В IX в. Киев, по всей вероятности, представлял агломерацию крупных поселений торгово-ремесленного характера. Аналогичные поселенческие агломерации были основами становления Праги, Нитравы и некоторых других городов Среднего Подунавья.[488] Другого крупного центра, подобного Киеву, на территории Русского каганата не было.[489]

Можно согласиться с теми исследователями, которые полагают, что военный поход русов 860 г. на Константинополь был организован из региона Киева.

Последний период в истории Русского каганата остается туманным. Поход 860 г., как известно, вызвал усиление дипломатической активности Византийской империи. В Хазарию было направлено греческое посольство.[490] Его результаты остаются неизвестными. Русские летописи сообщают, что накануне образования Киевской Руси поляне, северяне и вятичи, то есть племена, составившие племенное образование русов, платили дань хазарам.[491] Под 885 годом говорится и о взимании хазарами дани с радимичей.[492] Когда были установлены эти даннические отношения, сказать невозможно. Во всяком случае не в период активной деятельности Русского каганата. Встречаемость на некоторых памятниках волынцевской культуры, преимущественно на её южных окраинах, салтово-маяцкой керамики никак не может быть использована для утверждений о сильном хазарском влиянии и установлении даннических отношений. На территории салтово-маяцкой культуры славянские культурные элементы более существенны, однако это не может быть доводом для построений о взимании русами дани с населения Хазарского каганата.

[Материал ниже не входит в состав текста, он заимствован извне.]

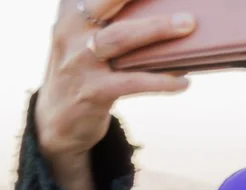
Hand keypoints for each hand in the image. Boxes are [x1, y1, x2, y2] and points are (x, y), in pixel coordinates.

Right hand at [34, 0, 195, 189]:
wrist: (57, 122)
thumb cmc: (84, 72)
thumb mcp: (83, 39)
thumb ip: (108, 21)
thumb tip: (164, 11)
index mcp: (70, 13)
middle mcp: (70, 32)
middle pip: (106, 3)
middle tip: (177, 1)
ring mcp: (79, 62)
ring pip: (119, 37)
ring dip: (156, 29)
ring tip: (187, 25)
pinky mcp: (93, 92)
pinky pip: (133, 82)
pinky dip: (162, 81)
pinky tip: (184, 81)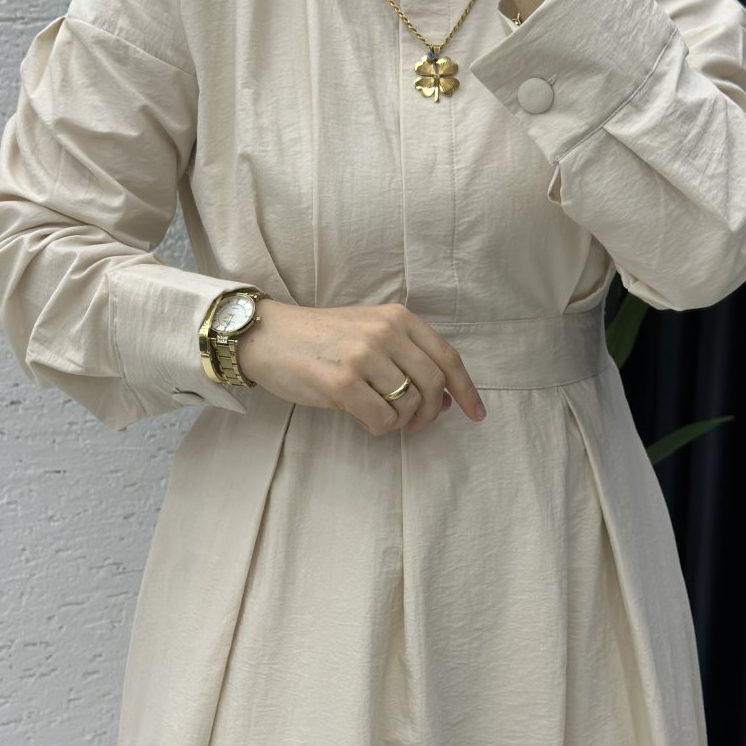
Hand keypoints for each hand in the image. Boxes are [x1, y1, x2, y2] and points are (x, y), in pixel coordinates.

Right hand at [236, 298, 487, 436]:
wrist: (268, 337)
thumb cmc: (320, 339)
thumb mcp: (369, 331)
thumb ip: (407, 355)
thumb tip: (445, 397)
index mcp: (398, 317)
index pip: (447, 357)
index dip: (466, 390)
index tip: (477, 414)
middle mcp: (385, 332)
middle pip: (434, 385)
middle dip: (431, 413)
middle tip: (416, 425)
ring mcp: (364, 356)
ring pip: (409, 405)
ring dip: (400, 421)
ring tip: (379, 415)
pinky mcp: (342, 382)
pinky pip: (383, 420)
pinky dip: (379, 427)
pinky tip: (362, 417)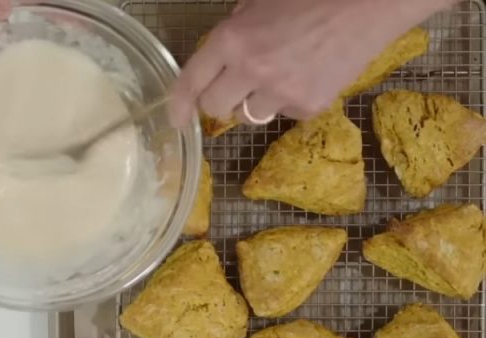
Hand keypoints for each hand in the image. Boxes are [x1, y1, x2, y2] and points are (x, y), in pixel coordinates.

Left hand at [169, 0, 452, 125]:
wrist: (370, 3)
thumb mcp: (258, 2)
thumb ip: (235, 31)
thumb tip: (219, 57)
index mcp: (232, 39)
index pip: (192, 81)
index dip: (178, 104)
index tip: (175, 117)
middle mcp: (251, 70)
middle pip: (215, 108)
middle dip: (219, 101)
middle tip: (234, 88)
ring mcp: (280, 92)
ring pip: (249, 115)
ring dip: (257, 100)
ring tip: (282, 72)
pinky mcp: (308, 106)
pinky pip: (285, 113)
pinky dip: (291, 100)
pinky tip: (309, 73)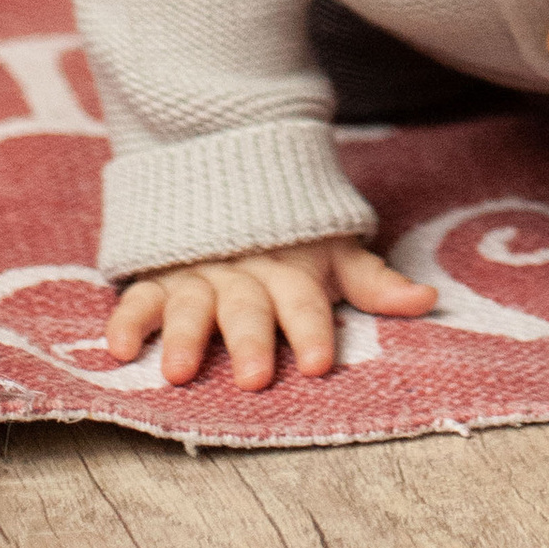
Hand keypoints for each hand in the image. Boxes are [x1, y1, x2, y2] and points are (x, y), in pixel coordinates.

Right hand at [105, 234, 436, 387]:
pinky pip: (138, 296)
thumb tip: (429, 300)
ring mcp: (198, 273)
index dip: (314, 330)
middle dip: (253, 341)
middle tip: (256, 378)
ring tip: (179, 371)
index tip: (322, 363)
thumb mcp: (335, 250)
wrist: (229, 169)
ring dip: (184, 336)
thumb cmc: (293, 234)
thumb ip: (375, 281)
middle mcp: (245, 273)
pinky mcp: (158, 275)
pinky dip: (126, 320)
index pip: (307, 302)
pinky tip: (119, 348)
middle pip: (249, 308)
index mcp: (291, 270)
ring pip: (190, 304)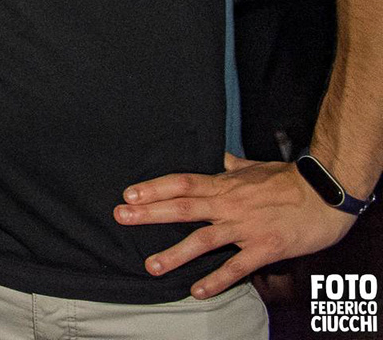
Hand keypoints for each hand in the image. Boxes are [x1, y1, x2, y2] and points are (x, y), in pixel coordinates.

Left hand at [114, 154, 357, 298]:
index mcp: (225, 185)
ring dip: (175, 254)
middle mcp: (229, 205)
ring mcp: (246, 228)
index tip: (129, 194)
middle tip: (121, 218)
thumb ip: (235, 166)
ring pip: (204, 240)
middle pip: (183, 208)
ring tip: (151, 265)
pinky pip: (237, 267)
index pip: (182, 184)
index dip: (154, 188)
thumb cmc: (291, 180)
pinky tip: (198, 290)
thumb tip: (222, 157)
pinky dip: (217, 280)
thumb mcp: (257, 167)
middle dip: (150, 214)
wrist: (326, 195)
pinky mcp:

Не исключено, что славяне, входившие в каганат, в 60–70-х гг. IX и. попали в данническую зависимость от Хазарии. Под натиском последней Русский каганат мог распасться на отдельные племенные части, чем и воспользовалась Хазария. Полянами при этом было создано «племенное княжение» с центром в Киеве, где вскоре появились Аскольд и Дир.

В 882 г. Олег, подойдя к Киеву, выдал себя за купца и с помощью этой уловки овладел городом. Очевидно, Киев в это время был уже значительным торговым центром, пребывание иноземных купцов в котором было ординарным явлением. Киевская Русь в последние десятилетия IX в. стала наследницей Русского каганата.